There may be a few in. Water temps in the rivers are still in the 70's. You may get lucky but you have to really hunt for them.


----------



## Irishtrooper (Jun 28, 2016)

Out of no reason other than impatience I tried the chagrin today. Nothing doing. It's what I expected but had to check it out for myself. River temp was 66 degrees.


----------



## Irishtrooper (Jun 28, 2016)

Now I have maggots in the fridge and the wife is already throwing a fit. Told her when its season dont open the bottom drawer cause you won't like it. I warned her..


----------



## RStock521 (Jul 17, 2008)

Irishtrooper said:


> Now I have maggots in the fridge and the wife is already throwing a fit. Told her when its season dont open the bottom drawer cause you won't like it. I warned her..


 Lol for this reason exactly, I bought a couple bait pucks last year. Can't see what's in them and they seem to keep them alive well enough.


----------



## zimmerj (Oct 17, 2014)

Invest in a small refrigerator and keep it in the garage or basement. Then you can keep anything you want in it without pi$$ing off the wife.


----------



## 1MoreKast (Mar 15, 2008)

RStock521 said:


> Lol for this reason exactly, I bought a couple bait pucks last year. Can't see what's in them and they seem to keep them alive well enough.


Reminds me that I'm not allowed to tie eggs at the kitchen table...pfft...women....


----------



## RStock521 (Jul 17, 2008)

The 10-day is looking better for steelies. Low's in the 50's at night and some rain. Here we go


----------



## CaptainFishpond (Nov 28, 2016)

Seen a few caught. 

Not long now and they will be running!!


----------



## gotta hit (Dec 11, 2007)

one caught in fairport off the rocks today on a little cleo


----------



## steelhead sniper 860 (Nov 6, 2013)




----------



## Weatherhead (Dec 9, 2017)

steelhead sniper 860 said:


> View attachment 276445
> View attachment 276447


Sniper, 
You are one way of the more frequently vocal guys on here, thanks for that. Once they are up in the rivers far enough for us waders... please do send out a post to let us know. I've been day dreaming of getting back out there since April .


----------



## steelhead sniper 860 (Nov 6, 2013)

The last post I shared was a public fishing report, I google Cleveland metro parks fishing report and read what Mike Durkalec has to say. He’s usually pretty honest and straight forward about what he’s seen in the Metroparks from week to week.


----------



## fishingful (Apr 5, 2004)

Mike has been electrofishing and has found a few in the river. They are geting a few on the shoreline by fairport also.


----------



## mas5588 (Apr 15, 2012)

Woke up this morning to low 50s and that's supposed to continue for a bit I think. Also see lots of rain moving in this week. That should get them moving.


----------



## steelhead sniper 860 (Nov 6, 2013)

I tried casting around the Vermilion today for an hour& missed two bass. One I couldn’t tell what it was but after missing a smallie a little later I’m pretty sure the first fish was a bass also. Saw 3 does while fishing, was nice to get on the river for the first time this year.


----------



## steelhead sniper 860 (Nov 6, 2013)




----------



## Spillway (Nov 24, 2011)

They are moving in near shore for pier fishermen. Started in the East and is moving West.


----------



## ChromeCollector (Sep 12, 2014)

Spillway said:


> They are moving in near shore for pier fishermen. Started in the East and is moving West.

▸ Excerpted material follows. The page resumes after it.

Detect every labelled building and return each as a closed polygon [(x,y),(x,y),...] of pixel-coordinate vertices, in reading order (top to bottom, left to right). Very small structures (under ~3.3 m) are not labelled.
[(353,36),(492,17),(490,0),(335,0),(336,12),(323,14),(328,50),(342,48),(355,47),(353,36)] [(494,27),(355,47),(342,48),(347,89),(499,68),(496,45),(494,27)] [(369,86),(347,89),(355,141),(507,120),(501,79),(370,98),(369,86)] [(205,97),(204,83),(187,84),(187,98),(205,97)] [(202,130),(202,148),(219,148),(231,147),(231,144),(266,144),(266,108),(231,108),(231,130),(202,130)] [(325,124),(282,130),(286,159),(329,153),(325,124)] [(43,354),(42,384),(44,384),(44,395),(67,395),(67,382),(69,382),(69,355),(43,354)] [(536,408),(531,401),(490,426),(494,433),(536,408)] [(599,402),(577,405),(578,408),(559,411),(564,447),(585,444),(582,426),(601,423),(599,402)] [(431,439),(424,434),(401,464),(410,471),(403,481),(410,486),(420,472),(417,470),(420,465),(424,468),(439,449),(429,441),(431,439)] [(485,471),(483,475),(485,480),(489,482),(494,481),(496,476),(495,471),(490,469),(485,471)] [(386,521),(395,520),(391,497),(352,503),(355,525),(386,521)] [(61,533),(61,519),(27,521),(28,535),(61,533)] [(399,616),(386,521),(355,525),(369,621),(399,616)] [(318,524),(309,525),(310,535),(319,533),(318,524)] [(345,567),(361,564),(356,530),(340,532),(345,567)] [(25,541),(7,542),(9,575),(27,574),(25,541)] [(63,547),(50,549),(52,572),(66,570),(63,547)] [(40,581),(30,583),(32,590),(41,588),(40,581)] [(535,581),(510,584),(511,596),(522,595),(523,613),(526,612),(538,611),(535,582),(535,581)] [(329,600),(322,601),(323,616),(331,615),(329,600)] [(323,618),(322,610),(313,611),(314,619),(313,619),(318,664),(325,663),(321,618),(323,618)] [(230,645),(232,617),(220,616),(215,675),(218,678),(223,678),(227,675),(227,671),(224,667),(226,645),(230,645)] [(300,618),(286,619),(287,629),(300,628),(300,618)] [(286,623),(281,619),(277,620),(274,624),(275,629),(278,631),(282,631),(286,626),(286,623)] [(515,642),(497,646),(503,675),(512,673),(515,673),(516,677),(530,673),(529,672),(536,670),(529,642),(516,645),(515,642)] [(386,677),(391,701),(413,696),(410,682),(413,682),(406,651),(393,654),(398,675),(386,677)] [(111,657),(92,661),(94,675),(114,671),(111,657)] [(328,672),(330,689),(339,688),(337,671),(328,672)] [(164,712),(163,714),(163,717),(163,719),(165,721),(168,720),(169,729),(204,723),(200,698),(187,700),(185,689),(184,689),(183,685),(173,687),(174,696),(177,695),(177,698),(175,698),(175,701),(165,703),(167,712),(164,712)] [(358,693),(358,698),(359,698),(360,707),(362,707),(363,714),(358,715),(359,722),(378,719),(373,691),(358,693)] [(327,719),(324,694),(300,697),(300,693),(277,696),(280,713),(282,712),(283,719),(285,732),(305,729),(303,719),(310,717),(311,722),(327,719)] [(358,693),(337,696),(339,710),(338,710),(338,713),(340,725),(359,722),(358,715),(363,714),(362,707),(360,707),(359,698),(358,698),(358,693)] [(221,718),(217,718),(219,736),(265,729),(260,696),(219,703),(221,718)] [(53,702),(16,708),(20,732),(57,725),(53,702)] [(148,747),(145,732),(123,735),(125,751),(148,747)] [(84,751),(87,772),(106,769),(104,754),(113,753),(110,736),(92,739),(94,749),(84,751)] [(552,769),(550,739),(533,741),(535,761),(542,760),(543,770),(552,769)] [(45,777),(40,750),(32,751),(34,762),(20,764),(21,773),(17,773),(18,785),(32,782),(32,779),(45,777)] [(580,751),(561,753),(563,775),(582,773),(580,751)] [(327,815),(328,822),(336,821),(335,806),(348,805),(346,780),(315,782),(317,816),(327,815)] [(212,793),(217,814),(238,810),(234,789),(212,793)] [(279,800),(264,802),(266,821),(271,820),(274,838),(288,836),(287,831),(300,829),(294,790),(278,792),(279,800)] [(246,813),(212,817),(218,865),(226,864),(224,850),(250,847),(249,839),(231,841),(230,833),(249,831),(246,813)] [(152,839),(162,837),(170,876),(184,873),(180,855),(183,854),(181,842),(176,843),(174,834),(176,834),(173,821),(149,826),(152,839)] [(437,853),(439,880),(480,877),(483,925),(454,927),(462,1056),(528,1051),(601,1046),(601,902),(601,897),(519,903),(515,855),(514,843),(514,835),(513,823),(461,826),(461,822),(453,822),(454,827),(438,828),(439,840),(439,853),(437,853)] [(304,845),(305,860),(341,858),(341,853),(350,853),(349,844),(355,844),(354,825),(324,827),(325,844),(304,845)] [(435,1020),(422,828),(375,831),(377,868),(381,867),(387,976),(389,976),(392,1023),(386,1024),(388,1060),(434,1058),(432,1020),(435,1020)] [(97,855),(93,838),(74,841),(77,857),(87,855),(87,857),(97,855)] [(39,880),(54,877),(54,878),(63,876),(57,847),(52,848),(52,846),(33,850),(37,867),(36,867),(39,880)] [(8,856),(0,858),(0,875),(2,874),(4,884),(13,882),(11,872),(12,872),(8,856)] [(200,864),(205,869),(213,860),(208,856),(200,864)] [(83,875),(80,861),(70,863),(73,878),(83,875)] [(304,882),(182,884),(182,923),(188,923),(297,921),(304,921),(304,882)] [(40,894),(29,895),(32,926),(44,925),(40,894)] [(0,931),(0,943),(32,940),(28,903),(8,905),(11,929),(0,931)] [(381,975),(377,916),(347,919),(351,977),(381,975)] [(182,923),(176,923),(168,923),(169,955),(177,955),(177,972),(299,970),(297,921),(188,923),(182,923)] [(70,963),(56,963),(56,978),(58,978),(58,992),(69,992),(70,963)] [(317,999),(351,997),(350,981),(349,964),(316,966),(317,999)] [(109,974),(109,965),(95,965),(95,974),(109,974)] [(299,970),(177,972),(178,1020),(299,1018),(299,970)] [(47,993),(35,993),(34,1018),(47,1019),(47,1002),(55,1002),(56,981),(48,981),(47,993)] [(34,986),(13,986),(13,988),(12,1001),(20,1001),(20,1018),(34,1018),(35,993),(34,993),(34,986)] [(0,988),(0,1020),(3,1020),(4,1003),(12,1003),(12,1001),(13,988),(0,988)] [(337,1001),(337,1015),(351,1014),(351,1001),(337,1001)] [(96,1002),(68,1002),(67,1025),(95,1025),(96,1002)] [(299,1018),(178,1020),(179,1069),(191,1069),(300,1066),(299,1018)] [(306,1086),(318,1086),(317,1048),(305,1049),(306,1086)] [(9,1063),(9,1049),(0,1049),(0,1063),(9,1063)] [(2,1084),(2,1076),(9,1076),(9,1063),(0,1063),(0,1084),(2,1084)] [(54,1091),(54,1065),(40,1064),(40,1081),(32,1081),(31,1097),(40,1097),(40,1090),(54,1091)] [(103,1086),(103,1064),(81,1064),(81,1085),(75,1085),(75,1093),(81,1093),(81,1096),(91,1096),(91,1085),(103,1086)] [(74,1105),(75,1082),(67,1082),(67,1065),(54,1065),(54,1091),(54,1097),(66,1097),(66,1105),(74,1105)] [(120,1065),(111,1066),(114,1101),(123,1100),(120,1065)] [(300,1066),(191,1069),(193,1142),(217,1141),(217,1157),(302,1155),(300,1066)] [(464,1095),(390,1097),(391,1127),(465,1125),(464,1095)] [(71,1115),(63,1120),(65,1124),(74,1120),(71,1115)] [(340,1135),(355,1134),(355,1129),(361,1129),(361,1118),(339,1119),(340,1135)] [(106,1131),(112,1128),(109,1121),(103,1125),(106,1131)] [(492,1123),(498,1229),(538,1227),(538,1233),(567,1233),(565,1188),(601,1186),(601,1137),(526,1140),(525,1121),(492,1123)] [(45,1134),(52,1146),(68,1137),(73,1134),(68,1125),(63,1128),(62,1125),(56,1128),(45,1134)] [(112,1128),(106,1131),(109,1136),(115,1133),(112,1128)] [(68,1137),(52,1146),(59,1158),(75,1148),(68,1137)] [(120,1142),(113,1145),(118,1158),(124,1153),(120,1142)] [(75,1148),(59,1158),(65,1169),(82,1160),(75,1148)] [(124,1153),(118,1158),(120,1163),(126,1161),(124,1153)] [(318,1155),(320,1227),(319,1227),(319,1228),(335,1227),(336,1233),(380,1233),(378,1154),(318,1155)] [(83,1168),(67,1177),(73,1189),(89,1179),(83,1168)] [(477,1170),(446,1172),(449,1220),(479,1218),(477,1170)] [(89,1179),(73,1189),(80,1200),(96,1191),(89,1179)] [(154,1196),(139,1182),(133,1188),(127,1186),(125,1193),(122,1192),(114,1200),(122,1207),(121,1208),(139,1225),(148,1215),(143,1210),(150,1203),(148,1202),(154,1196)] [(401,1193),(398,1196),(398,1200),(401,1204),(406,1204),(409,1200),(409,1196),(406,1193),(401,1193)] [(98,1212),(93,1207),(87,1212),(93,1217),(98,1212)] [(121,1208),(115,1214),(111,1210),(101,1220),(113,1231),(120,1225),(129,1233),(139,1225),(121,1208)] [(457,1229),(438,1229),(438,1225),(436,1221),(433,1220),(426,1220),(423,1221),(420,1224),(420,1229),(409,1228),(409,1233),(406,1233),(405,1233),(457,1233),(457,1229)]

Hey Spillway, your signature in Seer It Fishing could use a t


----------



## steelhead sniper 860 (Nov 6, 2013)

After this rain should be a few moving up the rivers


----------



## FishIgo (Apr 21, 2011)

Yes they are in the rivers and around the breakwalls and the mouths of the river ! Maybe not in great numbers but there in ! Just have to find them there constantly moving


----------